Heat transfer enhancement on thin wires in superfluid helium forced flows

TL;DR

This study demonstrates that heated wires can effectively measure local turbulent flow velocities in superfluid helium, showing heat transfer enhancement similar to classical fluids, challenging previous assumptions about sensor limitations.

Contribution

First experimental evidence of heat transfer enhancement on thin wires in turbulent superfluid helium flows and validation of hot-wire sensors for velocity measurement in such conditions.

Findings

Heat transfer from wires increases with turbulent flow in superfluid helium.

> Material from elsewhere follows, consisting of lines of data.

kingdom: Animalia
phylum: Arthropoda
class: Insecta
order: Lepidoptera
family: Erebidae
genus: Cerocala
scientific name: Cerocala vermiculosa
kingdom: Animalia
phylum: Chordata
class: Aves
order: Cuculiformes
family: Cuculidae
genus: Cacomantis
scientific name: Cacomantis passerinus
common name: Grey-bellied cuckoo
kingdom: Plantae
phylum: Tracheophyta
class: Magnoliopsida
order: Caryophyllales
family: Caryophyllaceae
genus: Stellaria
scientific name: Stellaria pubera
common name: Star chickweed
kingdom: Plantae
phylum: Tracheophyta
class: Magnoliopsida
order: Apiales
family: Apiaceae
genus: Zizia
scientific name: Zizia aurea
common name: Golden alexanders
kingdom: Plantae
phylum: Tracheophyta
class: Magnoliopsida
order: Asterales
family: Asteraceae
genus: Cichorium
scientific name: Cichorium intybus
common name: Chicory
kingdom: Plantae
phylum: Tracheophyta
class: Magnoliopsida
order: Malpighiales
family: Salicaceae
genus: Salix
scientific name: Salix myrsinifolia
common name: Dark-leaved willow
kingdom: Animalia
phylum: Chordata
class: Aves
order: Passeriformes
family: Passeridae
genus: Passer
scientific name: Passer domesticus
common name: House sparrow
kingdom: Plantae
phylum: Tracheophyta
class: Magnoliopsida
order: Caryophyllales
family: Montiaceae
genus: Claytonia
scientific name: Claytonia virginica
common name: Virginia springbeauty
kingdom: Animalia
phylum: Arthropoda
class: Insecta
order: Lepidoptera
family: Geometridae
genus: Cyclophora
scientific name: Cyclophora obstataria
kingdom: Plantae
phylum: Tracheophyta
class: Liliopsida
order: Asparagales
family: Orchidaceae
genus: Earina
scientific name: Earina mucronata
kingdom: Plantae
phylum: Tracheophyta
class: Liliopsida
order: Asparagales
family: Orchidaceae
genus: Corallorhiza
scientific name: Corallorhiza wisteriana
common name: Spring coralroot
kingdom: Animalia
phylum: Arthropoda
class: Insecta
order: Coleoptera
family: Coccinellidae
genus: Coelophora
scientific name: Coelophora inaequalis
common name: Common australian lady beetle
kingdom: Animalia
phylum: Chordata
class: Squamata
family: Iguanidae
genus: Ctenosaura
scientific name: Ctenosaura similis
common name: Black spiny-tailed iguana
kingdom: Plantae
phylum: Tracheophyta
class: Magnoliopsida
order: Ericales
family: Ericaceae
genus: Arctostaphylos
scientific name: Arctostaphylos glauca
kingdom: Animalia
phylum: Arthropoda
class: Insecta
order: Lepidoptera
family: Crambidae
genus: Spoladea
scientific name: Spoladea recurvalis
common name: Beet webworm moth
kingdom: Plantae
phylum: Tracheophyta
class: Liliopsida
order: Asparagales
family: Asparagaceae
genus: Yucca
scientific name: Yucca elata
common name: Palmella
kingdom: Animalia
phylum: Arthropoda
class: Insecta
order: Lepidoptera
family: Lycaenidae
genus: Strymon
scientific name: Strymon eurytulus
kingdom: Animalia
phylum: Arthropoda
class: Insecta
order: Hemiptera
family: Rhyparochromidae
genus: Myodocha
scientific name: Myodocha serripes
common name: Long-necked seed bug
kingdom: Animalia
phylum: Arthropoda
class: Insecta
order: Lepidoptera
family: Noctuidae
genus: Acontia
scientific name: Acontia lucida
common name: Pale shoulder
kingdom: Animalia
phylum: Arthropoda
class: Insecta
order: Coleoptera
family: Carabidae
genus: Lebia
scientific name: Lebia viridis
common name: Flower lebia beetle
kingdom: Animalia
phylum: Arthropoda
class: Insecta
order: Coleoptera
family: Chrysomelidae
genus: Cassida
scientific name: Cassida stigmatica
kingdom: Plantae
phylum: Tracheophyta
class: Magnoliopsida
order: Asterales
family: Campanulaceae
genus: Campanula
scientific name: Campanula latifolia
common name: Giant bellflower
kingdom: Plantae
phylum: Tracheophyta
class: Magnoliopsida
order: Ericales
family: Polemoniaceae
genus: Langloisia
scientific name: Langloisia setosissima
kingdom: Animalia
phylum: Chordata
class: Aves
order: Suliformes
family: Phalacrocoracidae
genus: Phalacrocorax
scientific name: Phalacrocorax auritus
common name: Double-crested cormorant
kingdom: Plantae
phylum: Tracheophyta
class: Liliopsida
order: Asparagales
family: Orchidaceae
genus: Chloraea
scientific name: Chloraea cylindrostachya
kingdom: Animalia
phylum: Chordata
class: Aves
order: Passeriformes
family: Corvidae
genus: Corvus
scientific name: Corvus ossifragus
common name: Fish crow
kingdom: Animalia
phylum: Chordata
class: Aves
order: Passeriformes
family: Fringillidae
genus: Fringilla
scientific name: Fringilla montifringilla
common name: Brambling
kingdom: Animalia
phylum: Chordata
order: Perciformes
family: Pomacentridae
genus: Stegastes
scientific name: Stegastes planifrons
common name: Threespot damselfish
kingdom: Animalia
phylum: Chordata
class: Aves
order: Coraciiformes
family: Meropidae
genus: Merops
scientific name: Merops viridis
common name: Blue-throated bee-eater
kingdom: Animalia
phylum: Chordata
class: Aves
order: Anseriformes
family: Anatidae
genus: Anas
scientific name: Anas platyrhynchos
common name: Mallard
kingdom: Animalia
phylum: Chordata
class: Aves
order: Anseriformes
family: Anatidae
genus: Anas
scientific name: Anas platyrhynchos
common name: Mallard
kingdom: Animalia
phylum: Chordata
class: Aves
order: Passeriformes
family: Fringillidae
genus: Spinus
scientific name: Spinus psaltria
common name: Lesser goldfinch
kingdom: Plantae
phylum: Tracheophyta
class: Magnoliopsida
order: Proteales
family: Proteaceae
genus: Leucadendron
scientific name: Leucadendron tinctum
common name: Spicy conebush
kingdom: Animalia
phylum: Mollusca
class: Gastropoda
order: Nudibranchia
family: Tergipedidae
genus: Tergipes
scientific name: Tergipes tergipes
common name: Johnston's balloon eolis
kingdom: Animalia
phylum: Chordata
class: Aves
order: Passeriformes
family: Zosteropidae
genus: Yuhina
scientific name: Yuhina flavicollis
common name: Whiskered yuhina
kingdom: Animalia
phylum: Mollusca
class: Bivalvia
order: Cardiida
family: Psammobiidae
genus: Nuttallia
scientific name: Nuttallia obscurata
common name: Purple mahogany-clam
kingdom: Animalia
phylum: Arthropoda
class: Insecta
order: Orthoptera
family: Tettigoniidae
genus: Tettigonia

Hot-wire sensors can be used to measure local velocities in superfluid helium.

Cooling behavior scales similarly to classical fluids.

Abstract

In this paper, we report the first evidence of an enhancement of the heat transfer from a heated wire by an external turbulent flow of superfluid helium. We used a standard Pt-Rh hot-wire anemometer and overheat it up to 21 K in a pressurized liquid helium turbulent round jet at temperatures between 1.9 K and 2.12 K. The null-velocity response of the sensor can be satisfactorily modeled by the counter flow mechanism while the extra cooling produced by the forced convection is found to scale similarly as the corresponding extra cooling in classical fluids. We propose a preliminary analysis of the response of the sensor and show that -contrary to a common assumption- such sensor can be used to probe local velocity in turbulent superfluid helium.